# [What is needed]
Determine how many lines of the entries include the word "http", and report that number with no further text.

# [Materials provided]
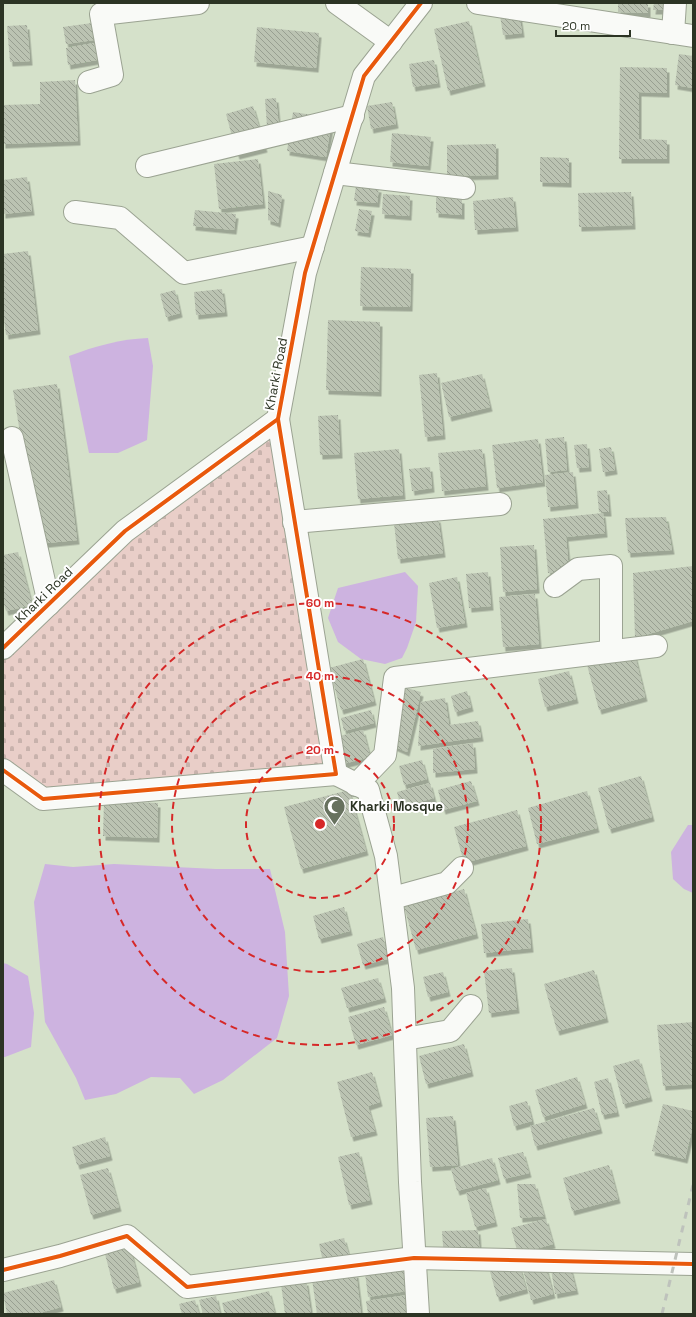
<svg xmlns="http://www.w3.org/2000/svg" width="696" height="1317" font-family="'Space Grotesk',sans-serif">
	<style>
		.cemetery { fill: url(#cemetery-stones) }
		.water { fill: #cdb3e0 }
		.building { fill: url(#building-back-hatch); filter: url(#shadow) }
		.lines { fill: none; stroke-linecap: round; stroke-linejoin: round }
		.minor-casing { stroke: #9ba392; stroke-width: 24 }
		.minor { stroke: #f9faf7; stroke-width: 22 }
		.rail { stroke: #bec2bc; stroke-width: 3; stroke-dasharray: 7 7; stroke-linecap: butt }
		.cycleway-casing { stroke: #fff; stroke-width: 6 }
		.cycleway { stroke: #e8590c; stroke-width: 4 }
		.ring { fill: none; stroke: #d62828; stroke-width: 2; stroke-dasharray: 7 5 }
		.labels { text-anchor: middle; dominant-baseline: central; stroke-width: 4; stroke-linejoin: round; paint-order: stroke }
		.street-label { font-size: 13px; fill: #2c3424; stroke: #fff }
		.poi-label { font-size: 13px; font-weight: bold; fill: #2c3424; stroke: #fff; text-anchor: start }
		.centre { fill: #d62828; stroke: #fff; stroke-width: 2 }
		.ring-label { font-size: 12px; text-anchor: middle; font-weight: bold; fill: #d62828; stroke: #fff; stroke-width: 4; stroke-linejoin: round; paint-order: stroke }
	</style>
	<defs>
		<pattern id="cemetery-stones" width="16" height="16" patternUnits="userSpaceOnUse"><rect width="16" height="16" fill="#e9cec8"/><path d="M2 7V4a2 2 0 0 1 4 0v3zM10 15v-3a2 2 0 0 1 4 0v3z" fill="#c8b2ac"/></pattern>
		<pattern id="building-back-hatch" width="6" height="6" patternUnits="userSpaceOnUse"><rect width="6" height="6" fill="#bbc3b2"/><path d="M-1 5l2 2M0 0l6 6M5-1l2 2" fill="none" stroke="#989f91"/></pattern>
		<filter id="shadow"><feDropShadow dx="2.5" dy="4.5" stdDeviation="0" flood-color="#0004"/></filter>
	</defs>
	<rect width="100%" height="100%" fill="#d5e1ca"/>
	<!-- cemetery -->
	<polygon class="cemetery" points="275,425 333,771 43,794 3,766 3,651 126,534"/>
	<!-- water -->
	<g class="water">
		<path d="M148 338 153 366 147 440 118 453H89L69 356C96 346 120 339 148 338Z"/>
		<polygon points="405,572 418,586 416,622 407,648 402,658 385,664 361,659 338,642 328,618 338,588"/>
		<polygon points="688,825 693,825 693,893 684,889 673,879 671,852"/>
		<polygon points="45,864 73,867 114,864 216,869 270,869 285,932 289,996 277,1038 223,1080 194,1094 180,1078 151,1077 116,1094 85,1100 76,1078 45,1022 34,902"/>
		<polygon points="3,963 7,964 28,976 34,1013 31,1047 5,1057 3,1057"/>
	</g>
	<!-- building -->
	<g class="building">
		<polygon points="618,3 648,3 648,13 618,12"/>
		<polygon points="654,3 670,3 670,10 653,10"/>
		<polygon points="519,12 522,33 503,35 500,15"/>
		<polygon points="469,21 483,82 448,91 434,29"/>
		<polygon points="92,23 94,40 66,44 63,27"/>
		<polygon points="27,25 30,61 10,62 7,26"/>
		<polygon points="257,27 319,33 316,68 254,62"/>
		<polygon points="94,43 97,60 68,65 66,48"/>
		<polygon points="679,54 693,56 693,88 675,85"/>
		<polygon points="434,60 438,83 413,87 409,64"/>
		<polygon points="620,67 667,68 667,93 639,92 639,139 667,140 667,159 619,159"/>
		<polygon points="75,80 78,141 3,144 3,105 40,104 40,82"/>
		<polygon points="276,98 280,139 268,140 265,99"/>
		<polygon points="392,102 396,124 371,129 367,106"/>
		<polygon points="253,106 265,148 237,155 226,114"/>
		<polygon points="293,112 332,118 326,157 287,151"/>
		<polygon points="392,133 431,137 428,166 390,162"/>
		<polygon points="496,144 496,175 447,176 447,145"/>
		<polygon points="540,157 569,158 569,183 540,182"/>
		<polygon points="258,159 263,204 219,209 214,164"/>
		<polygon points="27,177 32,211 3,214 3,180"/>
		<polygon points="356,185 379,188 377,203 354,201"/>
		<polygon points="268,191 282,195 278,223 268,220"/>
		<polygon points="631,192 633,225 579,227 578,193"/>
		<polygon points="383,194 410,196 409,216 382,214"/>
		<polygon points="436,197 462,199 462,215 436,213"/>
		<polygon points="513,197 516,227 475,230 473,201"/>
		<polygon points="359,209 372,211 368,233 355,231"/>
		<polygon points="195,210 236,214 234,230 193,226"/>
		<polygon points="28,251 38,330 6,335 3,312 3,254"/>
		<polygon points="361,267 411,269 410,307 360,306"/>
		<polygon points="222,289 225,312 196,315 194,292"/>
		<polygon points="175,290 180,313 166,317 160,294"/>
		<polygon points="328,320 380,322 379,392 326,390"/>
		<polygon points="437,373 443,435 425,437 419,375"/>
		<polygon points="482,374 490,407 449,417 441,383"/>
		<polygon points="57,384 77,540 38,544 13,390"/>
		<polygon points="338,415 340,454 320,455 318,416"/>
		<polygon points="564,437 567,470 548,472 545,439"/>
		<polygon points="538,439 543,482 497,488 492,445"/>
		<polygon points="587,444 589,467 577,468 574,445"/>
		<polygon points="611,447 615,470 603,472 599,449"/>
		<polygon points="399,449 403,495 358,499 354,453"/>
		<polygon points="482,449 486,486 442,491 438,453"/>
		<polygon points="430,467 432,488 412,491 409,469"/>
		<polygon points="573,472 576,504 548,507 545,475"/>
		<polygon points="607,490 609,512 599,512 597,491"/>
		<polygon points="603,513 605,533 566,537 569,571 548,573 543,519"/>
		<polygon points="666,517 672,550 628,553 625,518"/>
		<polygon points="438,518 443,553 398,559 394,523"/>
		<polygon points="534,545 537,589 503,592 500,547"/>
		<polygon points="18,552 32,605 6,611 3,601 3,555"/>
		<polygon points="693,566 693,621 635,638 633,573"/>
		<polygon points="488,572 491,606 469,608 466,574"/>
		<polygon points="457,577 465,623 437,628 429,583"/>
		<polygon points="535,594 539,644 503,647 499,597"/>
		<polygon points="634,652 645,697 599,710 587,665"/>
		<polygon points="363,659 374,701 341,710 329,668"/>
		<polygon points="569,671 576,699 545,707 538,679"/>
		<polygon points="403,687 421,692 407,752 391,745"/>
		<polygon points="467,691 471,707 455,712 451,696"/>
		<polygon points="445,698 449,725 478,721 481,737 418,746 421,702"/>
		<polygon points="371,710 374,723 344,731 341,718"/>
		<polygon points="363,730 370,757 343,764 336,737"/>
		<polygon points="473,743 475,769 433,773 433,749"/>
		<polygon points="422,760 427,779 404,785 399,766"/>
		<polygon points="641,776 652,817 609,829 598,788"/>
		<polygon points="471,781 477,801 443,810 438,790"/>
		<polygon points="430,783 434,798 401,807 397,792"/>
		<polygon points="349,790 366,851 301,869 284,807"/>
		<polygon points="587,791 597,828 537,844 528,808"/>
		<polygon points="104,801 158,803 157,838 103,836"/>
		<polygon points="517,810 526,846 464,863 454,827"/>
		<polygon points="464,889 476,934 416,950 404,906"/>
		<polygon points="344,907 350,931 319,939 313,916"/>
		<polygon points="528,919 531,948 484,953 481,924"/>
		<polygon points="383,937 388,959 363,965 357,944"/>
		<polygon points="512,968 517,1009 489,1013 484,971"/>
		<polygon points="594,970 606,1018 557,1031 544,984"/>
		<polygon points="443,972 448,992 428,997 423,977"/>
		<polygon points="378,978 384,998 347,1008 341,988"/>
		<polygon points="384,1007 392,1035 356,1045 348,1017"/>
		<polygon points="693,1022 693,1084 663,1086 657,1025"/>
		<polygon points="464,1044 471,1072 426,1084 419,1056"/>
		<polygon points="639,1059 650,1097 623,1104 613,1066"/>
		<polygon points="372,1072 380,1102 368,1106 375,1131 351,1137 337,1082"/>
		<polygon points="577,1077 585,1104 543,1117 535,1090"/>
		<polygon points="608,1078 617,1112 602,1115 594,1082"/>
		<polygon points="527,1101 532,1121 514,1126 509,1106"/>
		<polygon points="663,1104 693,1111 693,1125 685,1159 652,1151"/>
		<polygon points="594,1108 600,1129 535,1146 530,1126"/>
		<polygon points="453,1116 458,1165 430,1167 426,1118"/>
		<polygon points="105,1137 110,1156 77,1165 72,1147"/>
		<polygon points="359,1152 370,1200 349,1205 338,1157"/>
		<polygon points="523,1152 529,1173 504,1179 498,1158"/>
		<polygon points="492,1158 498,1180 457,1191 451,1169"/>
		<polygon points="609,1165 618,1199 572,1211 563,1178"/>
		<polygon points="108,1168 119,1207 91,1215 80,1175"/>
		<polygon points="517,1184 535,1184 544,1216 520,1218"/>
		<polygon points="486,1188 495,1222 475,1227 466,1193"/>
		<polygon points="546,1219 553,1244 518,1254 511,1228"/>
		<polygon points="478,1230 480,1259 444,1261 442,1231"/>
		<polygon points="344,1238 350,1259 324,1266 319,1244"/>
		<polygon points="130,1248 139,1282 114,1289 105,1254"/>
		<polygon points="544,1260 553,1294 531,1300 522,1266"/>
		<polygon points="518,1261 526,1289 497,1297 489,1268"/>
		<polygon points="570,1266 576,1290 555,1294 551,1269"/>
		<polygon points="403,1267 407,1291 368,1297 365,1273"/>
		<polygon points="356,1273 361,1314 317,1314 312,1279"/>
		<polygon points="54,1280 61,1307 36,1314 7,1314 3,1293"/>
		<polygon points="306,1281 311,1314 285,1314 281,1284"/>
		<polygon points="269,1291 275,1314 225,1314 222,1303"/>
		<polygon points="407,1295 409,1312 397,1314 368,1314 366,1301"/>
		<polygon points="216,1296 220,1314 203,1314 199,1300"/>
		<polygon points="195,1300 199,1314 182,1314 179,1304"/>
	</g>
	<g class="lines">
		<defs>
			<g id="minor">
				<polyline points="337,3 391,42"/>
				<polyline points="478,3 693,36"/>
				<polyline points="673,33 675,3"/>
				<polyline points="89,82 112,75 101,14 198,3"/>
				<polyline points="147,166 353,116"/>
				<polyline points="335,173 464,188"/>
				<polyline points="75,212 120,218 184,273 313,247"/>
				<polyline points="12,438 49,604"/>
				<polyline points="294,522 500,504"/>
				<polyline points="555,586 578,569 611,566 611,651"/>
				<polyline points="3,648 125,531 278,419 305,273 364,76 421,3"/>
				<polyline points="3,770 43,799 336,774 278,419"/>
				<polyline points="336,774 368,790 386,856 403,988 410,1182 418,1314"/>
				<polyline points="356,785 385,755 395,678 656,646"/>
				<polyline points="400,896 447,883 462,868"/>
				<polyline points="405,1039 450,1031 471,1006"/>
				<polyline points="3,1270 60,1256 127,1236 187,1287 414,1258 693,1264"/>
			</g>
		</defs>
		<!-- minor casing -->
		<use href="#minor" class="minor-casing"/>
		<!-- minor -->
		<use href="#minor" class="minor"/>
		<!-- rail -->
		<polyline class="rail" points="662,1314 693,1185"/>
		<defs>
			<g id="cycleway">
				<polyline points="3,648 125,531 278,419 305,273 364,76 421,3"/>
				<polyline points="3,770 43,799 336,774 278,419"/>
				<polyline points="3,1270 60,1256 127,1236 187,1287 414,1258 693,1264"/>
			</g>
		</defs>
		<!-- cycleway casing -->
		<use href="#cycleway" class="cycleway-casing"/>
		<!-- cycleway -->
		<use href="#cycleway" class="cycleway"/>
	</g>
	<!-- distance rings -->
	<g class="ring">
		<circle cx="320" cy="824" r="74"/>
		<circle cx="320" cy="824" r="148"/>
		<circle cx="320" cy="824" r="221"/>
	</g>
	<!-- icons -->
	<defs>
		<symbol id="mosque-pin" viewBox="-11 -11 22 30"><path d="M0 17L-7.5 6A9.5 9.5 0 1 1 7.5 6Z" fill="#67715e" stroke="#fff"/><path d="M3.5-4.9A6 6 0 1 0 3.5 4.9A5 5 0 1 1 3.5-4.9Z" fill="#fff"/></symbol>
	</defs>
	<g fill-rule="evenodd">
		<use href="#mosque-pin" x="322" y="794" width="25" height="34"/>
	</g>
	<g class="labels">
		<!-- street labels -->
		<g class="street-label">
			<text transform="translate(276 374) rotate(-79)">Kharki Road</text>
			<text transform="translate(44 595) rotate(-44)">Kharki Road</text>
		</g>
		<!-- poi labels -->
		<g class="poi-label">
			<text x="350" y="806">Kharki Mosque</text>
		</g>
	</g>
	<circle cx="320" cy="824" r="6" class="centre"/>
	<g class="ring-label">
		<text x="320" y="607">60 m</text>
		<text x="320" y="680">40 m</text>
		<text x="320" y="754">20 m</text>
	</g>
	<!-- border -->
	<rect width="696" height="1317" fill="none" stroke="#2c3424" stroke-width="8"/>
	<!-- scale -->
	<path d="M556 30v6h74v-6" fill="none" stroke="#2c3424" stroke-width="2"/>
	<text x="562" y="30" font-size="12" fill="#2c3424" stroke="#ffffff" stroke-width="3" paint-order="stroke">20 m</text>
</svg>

---

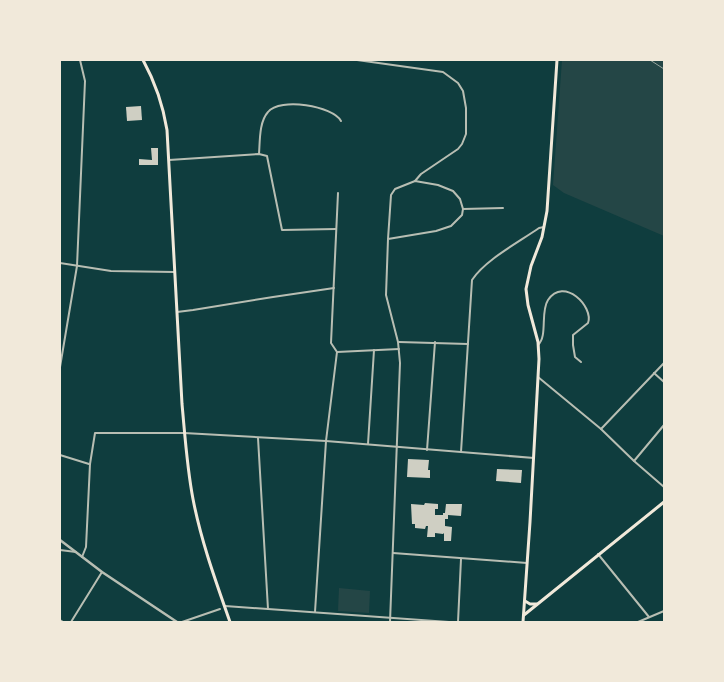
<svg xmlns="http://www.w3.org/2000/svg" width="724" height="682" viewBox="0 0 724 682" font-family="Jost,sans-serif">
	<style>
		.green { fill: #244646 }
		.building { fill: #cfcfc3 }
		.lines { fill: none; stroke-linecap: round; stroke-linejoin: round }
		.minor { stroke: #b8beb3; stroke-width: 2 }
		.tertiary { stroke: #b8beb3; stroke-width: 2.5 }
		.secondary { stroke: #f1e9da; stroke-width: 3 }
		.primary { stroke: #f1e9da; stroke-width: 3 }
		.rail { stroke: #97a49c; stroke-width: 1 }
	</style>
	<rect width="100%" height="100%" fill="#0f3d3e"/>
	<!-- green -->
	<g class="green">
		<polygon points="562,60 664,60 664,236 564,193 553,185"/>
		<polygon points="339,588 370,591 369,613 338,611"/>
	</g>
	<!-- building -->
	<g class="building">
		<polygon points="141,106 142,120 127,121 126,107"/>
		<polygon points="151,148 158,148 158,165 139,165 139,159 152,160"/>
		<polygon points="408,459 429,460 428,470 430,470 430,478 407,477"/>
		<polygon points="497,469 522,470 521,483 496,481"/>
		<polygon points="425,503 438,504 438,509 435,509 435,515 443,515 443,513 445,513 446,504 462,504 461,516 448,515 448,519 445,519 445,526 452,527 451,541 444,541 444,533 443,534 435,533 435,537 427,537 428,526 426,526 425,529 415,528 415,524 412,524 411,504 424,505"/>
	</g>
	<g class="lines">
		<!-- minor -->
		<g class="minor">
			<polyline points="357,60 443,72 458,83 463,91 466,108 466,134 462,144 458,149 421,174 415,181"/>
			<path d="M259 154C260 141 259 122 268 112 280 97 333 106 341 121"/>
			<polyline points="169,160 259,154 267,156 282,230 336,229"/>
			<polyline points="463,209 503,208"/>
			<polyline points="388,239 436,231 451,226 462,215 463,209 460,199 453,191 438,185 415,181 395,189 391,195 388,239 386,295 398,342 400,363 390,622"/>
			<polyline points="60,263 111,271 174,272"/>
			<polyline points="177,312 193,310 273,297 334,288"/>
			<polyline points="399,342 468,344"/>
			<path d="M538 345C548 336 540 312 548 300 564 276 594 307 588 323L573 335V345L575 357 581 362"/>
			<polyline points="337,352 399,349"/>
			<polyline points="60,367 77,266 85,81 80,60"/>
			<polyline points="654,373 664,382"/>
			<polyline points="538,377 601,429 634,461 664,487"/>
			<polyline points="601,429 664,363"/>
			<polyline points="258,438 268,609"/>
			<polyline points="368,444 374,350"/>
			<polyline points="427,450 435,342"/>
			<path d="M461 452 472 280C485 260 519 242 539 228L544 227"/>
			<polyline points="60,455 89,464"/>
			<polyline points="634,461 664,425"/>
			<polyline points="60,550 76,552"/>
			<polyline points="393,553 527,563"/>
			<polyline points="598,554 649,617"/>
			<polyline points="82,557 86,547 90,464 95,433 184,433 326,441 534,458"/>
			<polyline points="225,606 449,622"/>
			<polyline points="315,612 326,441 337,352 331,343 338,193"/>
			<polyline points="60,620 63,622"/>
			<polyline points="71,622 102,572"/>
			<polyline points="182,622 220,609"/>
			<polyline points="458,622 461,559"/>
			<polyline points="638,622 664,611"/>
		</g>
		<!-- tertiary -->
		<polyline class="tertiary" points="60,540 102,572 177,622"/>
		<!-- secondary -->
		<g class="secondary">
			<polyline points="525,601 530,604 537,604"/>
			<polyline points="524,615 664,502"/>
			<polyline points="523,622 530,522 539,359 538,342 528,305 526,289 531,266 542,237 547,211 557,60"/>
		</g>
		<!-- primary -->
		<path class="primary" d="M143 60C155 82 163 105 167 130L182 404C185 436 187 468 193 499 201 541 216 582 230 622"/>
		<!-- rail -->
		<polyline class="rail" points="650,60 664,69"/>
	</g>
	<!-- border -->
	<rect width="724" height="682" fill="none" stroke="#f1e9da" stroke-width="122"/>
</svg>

# [Written solution]
2